Si sale, si incontra il brullo delle pietre, marroni, bianche e giallastre, ma leggere nelle sfumature, sovrastato dal verde brillante del bosco abitato a sua volta da volatil dal piumaggio di ogni colore e da variopinte farfalle danzanti in assoluta liberta'.

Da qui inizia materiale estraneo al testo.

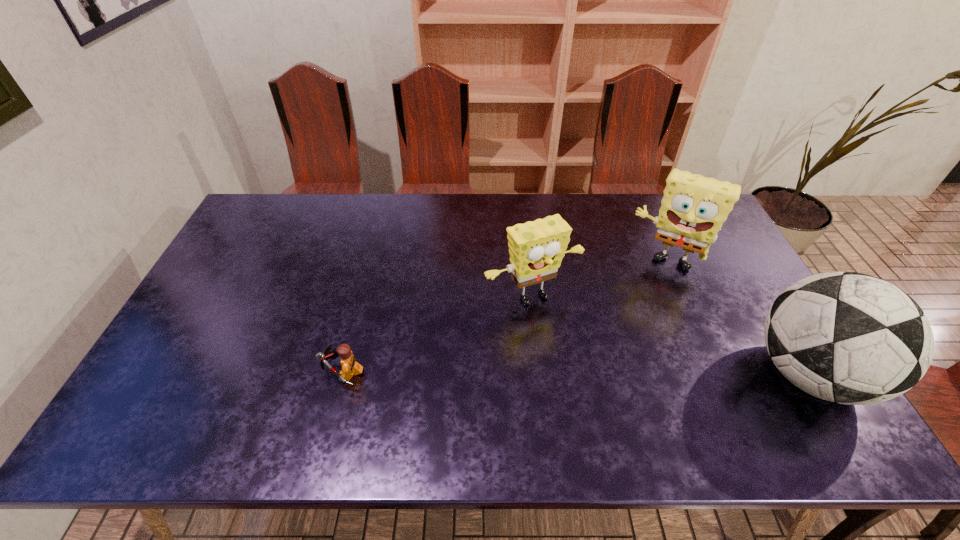
Image resolution: width=960 pixels, height=540 pixels. Identify the location of the leftmost object. (350, 367).

Where is `Lego`? The width and height of the screenshot is (960, 540). Lego is located at coordinates (350, 367).

Identify the location of soccer ball. point(846,337).

In order to click on the third nearest object in this screenshot , I will do `click(536, 248)`.

You are a GUI agent. You are given a task and a screenshot of the screen. Output one action in this format:
    pyautogui.click(x=<x>, y=<y>)
    Task: Click on the nearer sponge
    This screenshot has width=960, height=540.
    Given the screenshot: What is the action you would take?
    pyautogui.click(x=536, y=248)

You are a GUI agent. You are given a task and a screenshot of the screen. Output one action in this format:
    pyautogui.click(x=<x>, y=<y>)
    Task: Click on the farthest object
    This screenshot has width=960, height=540.
    Given the screenshot: What is the action you would take?
    pyautogui.click(x=694, y=207)

Find the location of a particular element. the right sponge is located at coordinates (694, 207).

Where is `vacant position located holding a crossbow in the hands of the leftmost object`? vacant position located holding a crossbow in the hands of the leftmost object is located at coordinates (231, 373).

This screenshot has height=540, width=960. I want to click on free location located 0.260m holding a crossbow in the hands of the leftmost object, so 220,373.

Identify the location of vacant space positioned 0.160m holding a crossbow in the hands of the leftmost object. (259, 373).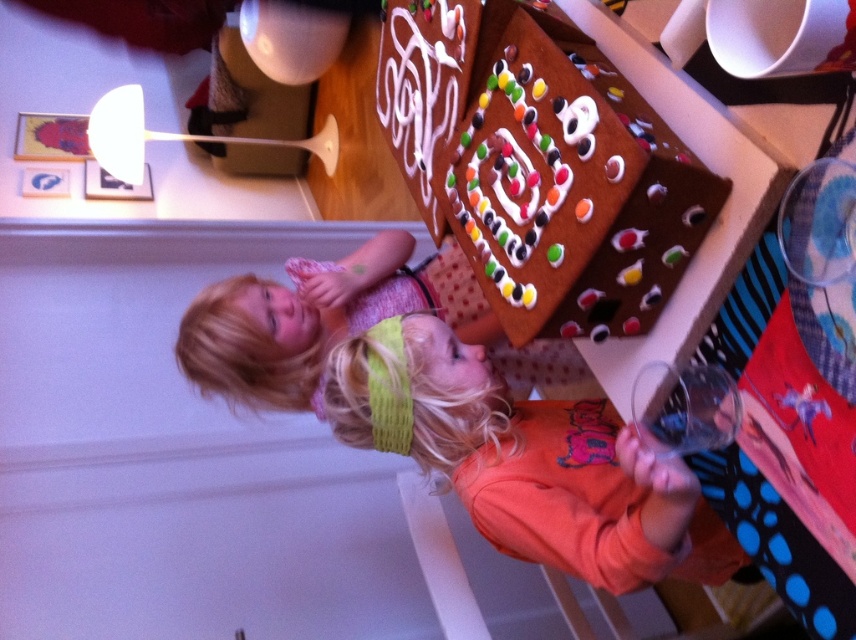
Question: Is chocolate frosted gingerbread house at upper center above orange fleece sweatshirt at center?

Choices:
 (A) yes
 (B) no

Answer: (A)

Question: Among these points, which one is farthest from the camera?

Choices:
 (A) (501, 472)
 (B) (643, 301)

Answer: (A)

Question: Does chocolate frosted gingerbread house at upper center appear on the left side of orange fleece sweatshirt at center?

Choices:
 (A) yes
 (B) no

Answer: (A)

Question: In this image, where is chocolate frosted gingerbread house at upper center located relative to orange fleece sweatshirt at center?

Choices:
 (A) above
 (B) below

Answer: (A)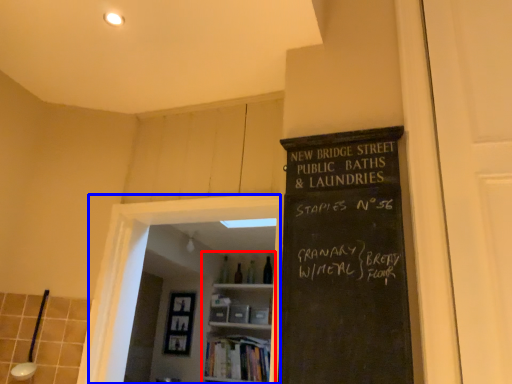
Question: Which point is further to the camera, bookshelf (highlighted by a red box) or glass door (highlighted by a blue box)?

Choices:
 (A) bookshelf
 (B) glass door

Answer: (A)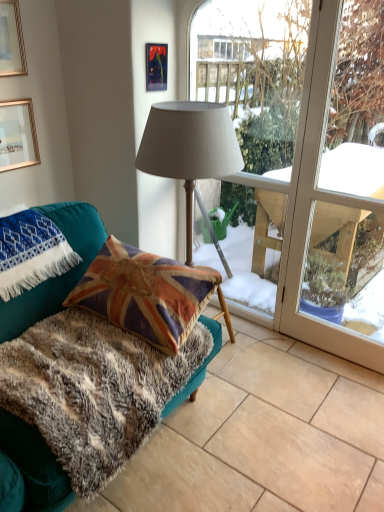
Question: From the image's perspective, does teal fabric couch at lower left appear higher than fuzzy fabric rug at lower left?

Choices:
 (A) no
 (B) yes

Answer: (B)

Question: Considering the relative sizes of teal fabric couch at lower left and fuzzy fabric rug at lower left in the image provided, is teal fabric couch at lower left taller than fuzzy fabric rug at lower left?

Choices:
 (A) no
 (B) yes

Answer: (B)

Question: Can you confirm if teal fabric couch at lower left is positioned to the left of fuzzy fabric rug at lower left?

Choices:
 (A) yes
 (B) no

Answer: (A)

Question: Is teal fabric couch at lower left smaller than fuzzy fabric rug at lower left?

Choices:
 (A) yes
 (B) no

Answer: (B)

Question: Is teal fabric couch at lower left to the right of fuzzy fabric rug at lower left from the viewer's perspective?

Choices:
 (A) no
 (B) yes

Answer: (A)

Question: From a real-world perspective, is gold-framed picture at upper left, the third picture frame viewed from the right, physically located above or below matte plastic picture frame at upper center, which is counted as the 3th picture frame, starting from the left?

Choices:
 (A) above
 (B) below

Answer: (B)

Question: Considering the relative positions of gold-framed picture at upper left, the third picture frame viewed from the right, and matte plastic picture frame at upper center, which is counted as the 3th picture frame, starting from the left, in the image provided, is gold-framed picture at upper left, the third picture frame viewed from the right, to the left or to the right of matte plastic picture frame at upper center, which is counted as the 3th picture frame, starting from the left,?

Choices:
 (A) left
 (B) right

Answer: (A)

Question: Is gold-framed picture at upper left, marked as the 1th picture frame in a left-to-right arrangement, in front of or behind matte plastic picture frame at upper center, which is counted as the 3th picture frame, starting from the left, in the image?

Choices:
 (A) behind
 (B) front

Answer: (B)

Question: Is gold-framed picture at upper left, the third picture frame viewed from the right, inside or outside of matte plastic picture frame at upper center, which is counted as the 3th picture frame, starting from the left?

Choices:
 (A) inside
 (B) outside

Answer: (B)

Question: From a real-world perspective, is transparent glass window at center above or below gold-framed picture at upper left, the third picture frame viewed from the right?

Choices:
 (A) below
 (B) above

Answer: (A)

Question: From the image's perspective, relative to gold-framed picture at upper left, marked as the 1th picture frame in a left-to-right arrangement, is transparent glass window at center above or below?

Choices:
 (A) below
 (B) above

Si sale e, varcata una nuvola, si arriva a El Poshte.
Piccola comunita' di campesinos, degna nella sue difficolta', e paziente, forse troppo , nel soddisfacimento dei suoi bisogni.
Comunita' abbandonata, forse perche', alla fine, allo stato del Guatemala cosa importa preoccuparsi di mete irraggiungibili?
Di persone comunque 'lontane' da una strada o da un centro abitato?
Insomma chisseneimporta. Che se la cavino da soli questi montanari. In fondo sono li' da secoli.
E allora si cerca la soluzione, non facile, ma realizzabile nei suoi fondamenti principali.
E allora vediamo i colllaboratori del CFCA scaricare dal PK borsate di aiuti alimentari e razioni di soya.
Vediamo sorgere un nuovo salone ad uso comunitario.
Scorgiamo in mezzo alla vegetazione viva e accogliente l'aula scolare dove tutti i 15 bambini di lassu' se ne vanno a studiare:maestro unico e classe unica.
Alle 10,30 anche per loro scatta il momento della 'ricreazione'...ve lo immaginate l'intervallo a El Poshte?.. tra corse in mezzo agli arbusti, scavalcando cani e gatti magrissimi e dormienti, saltando da un rivolo d'acqua all'altro...
Anche noi verso le undici scendiamo , il clima non permette di restare oltre e non sia mai che il PK si impantani, magari ai bordi di un dirupo; sarebbero guai seri.
El Poshte resta una comunita' amica. I bambini vanno a scuola, questo e' quello che ci siamo prefissati di raggiungere da ultimo e cosi', grazie a tutti i nostri sostenitori, e' stato.
Forse queste persone da secoli sfruttate e dimenticate avrebbero tutti i titoli per ribellarsi.
O forse, alla lunga, avranno ragione loro ad abitare su una vetta. In mezzo ad una nuvola galante.
E lontano da radiazioni nucleari, prodotto della stupidita' dell'uomo contemporaneo assetato di egoistica conquista.
A El Poshte le uniche radiazioni si chiamo raggi, quelli del sole, quello vero.